▶ **What the exercise asks**
Please repeat every record below exactly as written, but leave out the pictures.

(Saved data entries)
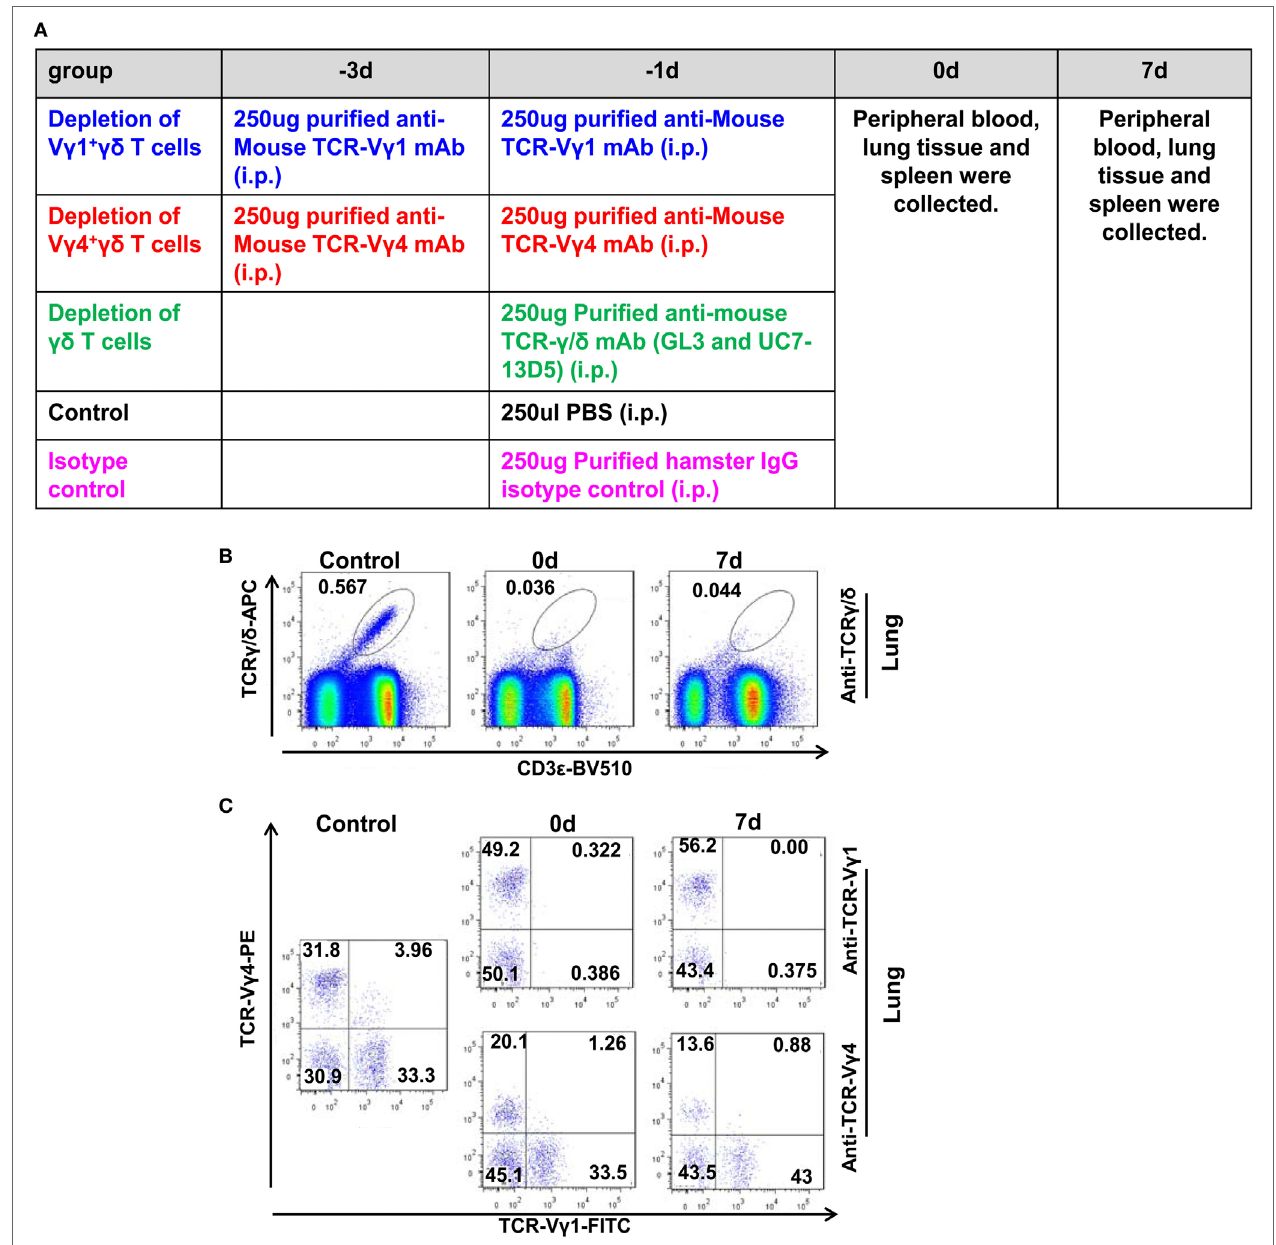
FigUre 7 | Depletion of γδ T cells and the V γ 1 + γδ T or V γ 4 + γδ T subsets. (a) Schematic diagram of the methods used to deplete the indicated cells, based on the detailed description in Section “Materials and Methods.” Depletion of lung γδ T cells [ (B) gated on lung lymphocytes] and the V γ 1 + γδ T or V γ 4 + γδ T subsets [ (c) gated on lung CD3 + γδ TCR + lymphocytes] was detected using flow cytometry at 0 and 7 dpi. The numbers represent the proportion of different subsets in the lungs after depletion. The results are representative of two independent analyses ( n = 3 for each group).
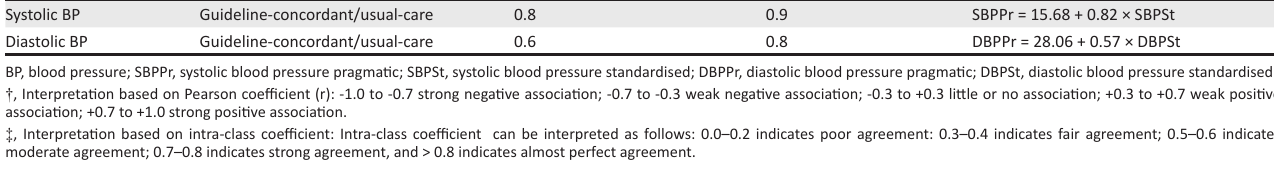
TABLE 5: Pearson ( r ), intra-class coefficient and regression equations for blood pressure measurement methods. Blood pressure BP measurement method in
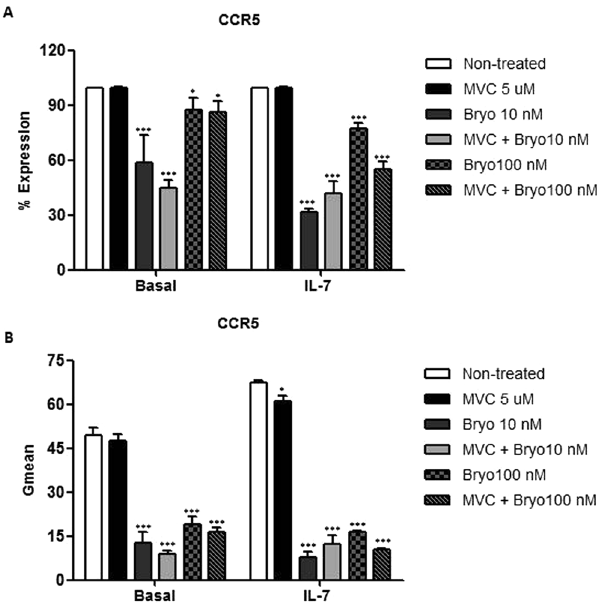
Figure 7. CCR5 expression levels on rCD4 cells treated with MVC or Bryostatin-1. rCD4 cells were treated with IL-7 for 10 days and then stained with a monoclonal antibody against CCR5 conjugated with PE. Non- treated cells were used as referred control. Signals corresponding to PE were analyzed by flow cytometry in FL2 channel. ( A ) The percentage of cells expressing CCR5 on the cell surface and ( B ) the geometric mean fluorescence intensity are represented after subtracting the isotope control. Statistical significance was calculated using two way ANOVA with Bonferroni post-test analysis ( * p < 0.05, ** p < 0.01 and and *** p < 0.001). Data shown are mean ± SEM from four independent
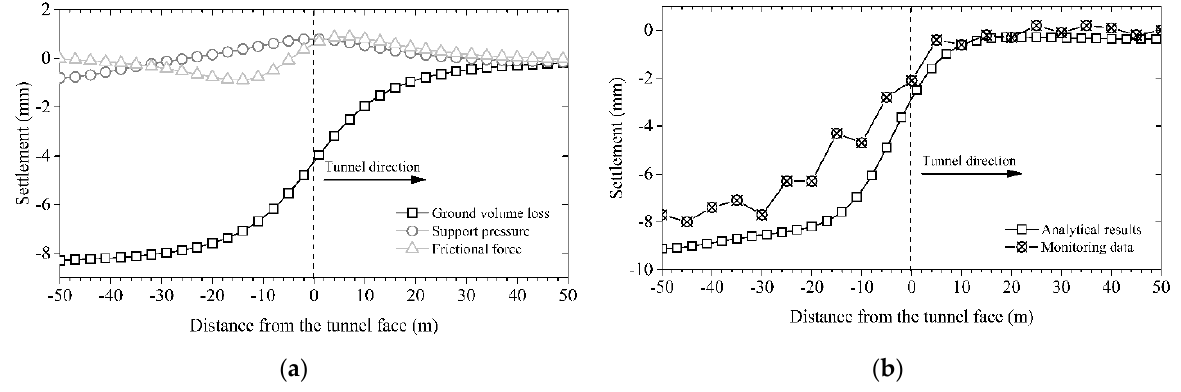
Figure 9. Longitudinal profiles of ground surface deformation during shield tunnelling: ( a ) surface deformation during tunnelling; ( b ) analytical results and monitoring data.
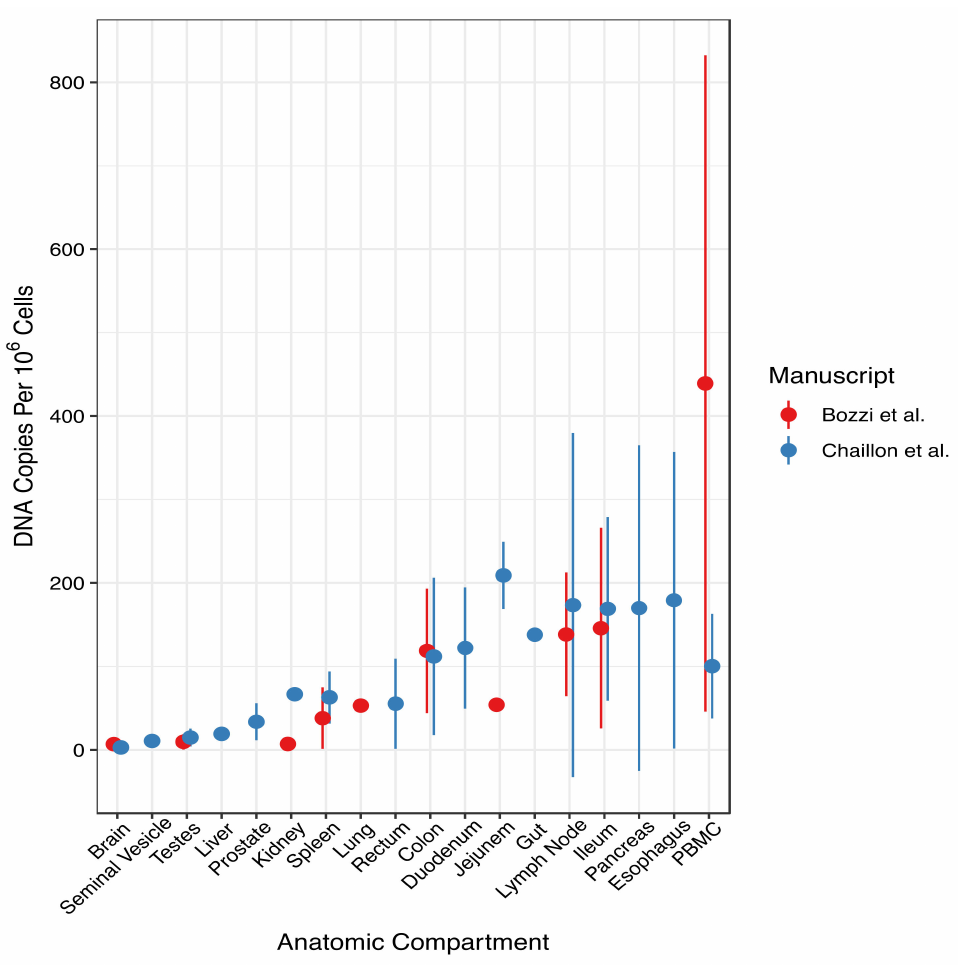
Figure 6. HIV DNA by Anatomic Compartment. This figure depicts copies of HIV DNA-per-million cells quantified by ddPCR at various anatomic sites, as described by two research groups. HIV DNA serves as an estimate of the number of proviruses present. A total of 10 individuals are represented in this figure, 8 of whom had undetectable plasma viral RNA until death and 2 of whom discontinued ART in the days or weeks before death. Each dot represents mean HIV DNA copies across all participants in that study at each anatomic site, with bars that extend to one SD above and below the mean value. Dots that do not have SD bars represent data from one individual, and thus SD could not be calculated. Data are from Bozzi et al. [3] and Chaillon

▶ **Answer box**
FigUre 7 | Depletion of γδ T cells and the V γ 1 + γδ T or V γ 4 + γδ T subsets. (a) Schematic diagram of the methods used to deplete the indicated cells, based on the detailed description in Section “Materials and Methods.” Depletion of lung γδ T cells [ (B) gated on lung lymphocytes] and the V γ 1 + γδ T or V γ 4 + γδ T subsets [ (c) gated on lung CD3 + γδ TCR + lymphocytes] was detected using flow cytometry at 0 and 7 dpi. The numbers represent the proportion of different subsets in the lungs after depletion. The results are representative of two independent analyses ( n = 3 for each group).
TABLE 5: Pearson ( r ), intra-class coefficient and regression equations for blood pressure measurement methods. Blood pressure BP measurement method in
Figure 7. CCR5 expression levels on rCD4 cells treated with MVC or Bryostatin-1. rCD4 cells were treated with IL-7 for 10 days and then stained with a monoclonal antibody against CCR5 conjugated with PE. Non- treated cells were used as referred control. Signals corresponding to PE were analyzed by flow cytometry in FL2 channel. ( A ) The percentage of cells expressing CCR5 on the cell surface and ( B ) the geometric mean fluorescence intensity are represented after subtracting the isotope control. Statistical significance was calculated using two way ANOVA with Bonferroni post-test analysis ( * p < 0.05, ** p < 0.01 and and *** p < 0.001). Data shown are mean ± SEM from four independent
Figure 9. Longitudinal profiles of ground surface deformation during shield tunnelling: ( a ) surface deformation during tunnelling; ( b ) analytical results and monitoring data.
Figure 6. HIV DNA by Anatomic Compartment. This figure depicts copies of HIV DNA-per-million cells quantified by ddPCR at various anatomic sites, as described by two research groups. HIV DNA serves as an estimate of the number of proviruses present. A total of 10 individuals are represented in this figure, 8 of whom had undetectable plasma viral RNA until death and 2 of whom discontinued ART in the days or weeks before death. Each dot represents mean HIV DNA copies across all participants in that study at each anatomic site, with bars that extend to one SD above and below the mean value. Dots that do not have SD bars represent data from one individual, and thus SD could not be calculated. Data are from Bozzi et al. [3] and Chaillon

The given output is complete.